Keating abolished this ‘’double taxation’’, and effectively allowed a company to distribute a franking credit (based on the tax they had already paid in Australia) with the dividend distribution. The investor would then pay tax on the total amount of income received (dividend distribution + franking credit), thereby only paying tax once.
In numbers, it works as follows;
Let’s assume Telstra pays $7,000 in dividends (from taxed earnings), then they would also distribute $3,000 in franking credits. The investor receives $10,000 in grossed up distributions (adding back in Telstra’s tax already paid to the ATO). The investor now pays tax on $10,000 of income, rather than on $7,000.
The current issue that opposition leader Bill Shorten believes this is a “loop hole’’ if an investor pays no tax – eg a superannuant/pensioner, charity etc, as they effectively get the $10,000. He has characterised it as a class warfare issue, as he carves out religious organisations, charities, and “not for profit” organisations (read Industry Super fund). He is already creating another line of winners and losers.
Looking at the numbers, there are around 28million superannuation accounts in Australia with around $2.5 trillion invested. Some of these are in industry funds (11.1m), some are SMSFs. Not all belong to the top 10% of Australians. Policemen, nurses, tradies etc also have SMSFs as they combine superannuation accounts with a partner. Childcare workers and shop employees might have super accounts with their bank (eg BT Wrap, Macquarie Wrap) because of their employer’s business relationship. We should not be taxing savings.
My argument is, if you want to do something bold, look at broader tax policy.
Why do the Australian States tax the employment of staff (payroll tax)? Don’t you think it is insane already adding an expense when we could be getting people off welfare and into work?
Additionally, why are we happy to travel to New Zealand and pay our share of their GST at 15%, covering ~90% of NZ goods and services?

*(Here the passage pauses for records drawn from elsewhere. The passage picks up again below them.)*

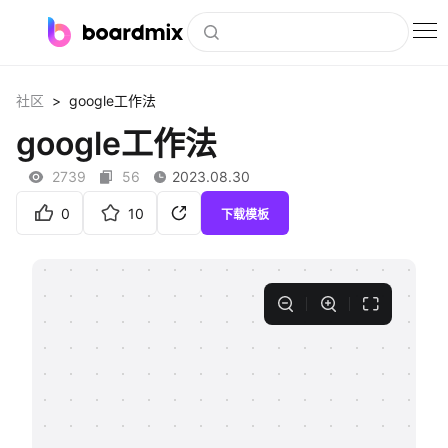
博思白板
>
社区
google工作法
社区资源
google工作法
下载
2739
56
2023.08.30
会员
0
10
下载模板
企业服务
私有化部署
客户案例
支持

Why do we travel to Europe and pay around 20-25% VAT, and pay for toll roads and emissions when we hire a car? These taxes are choices to pay, and tax expenditure or consumption. They are easier to track and collect. It’s your decision to travel to Italy, pay their GST, hire a car and pay emissions tax. Your nest egg, which is supposed to stop you claiming welfare from the State, should not be taxed.
Be brave Bill. Look beyond the class warfare, and if you are serious about jobs, look at broader reform.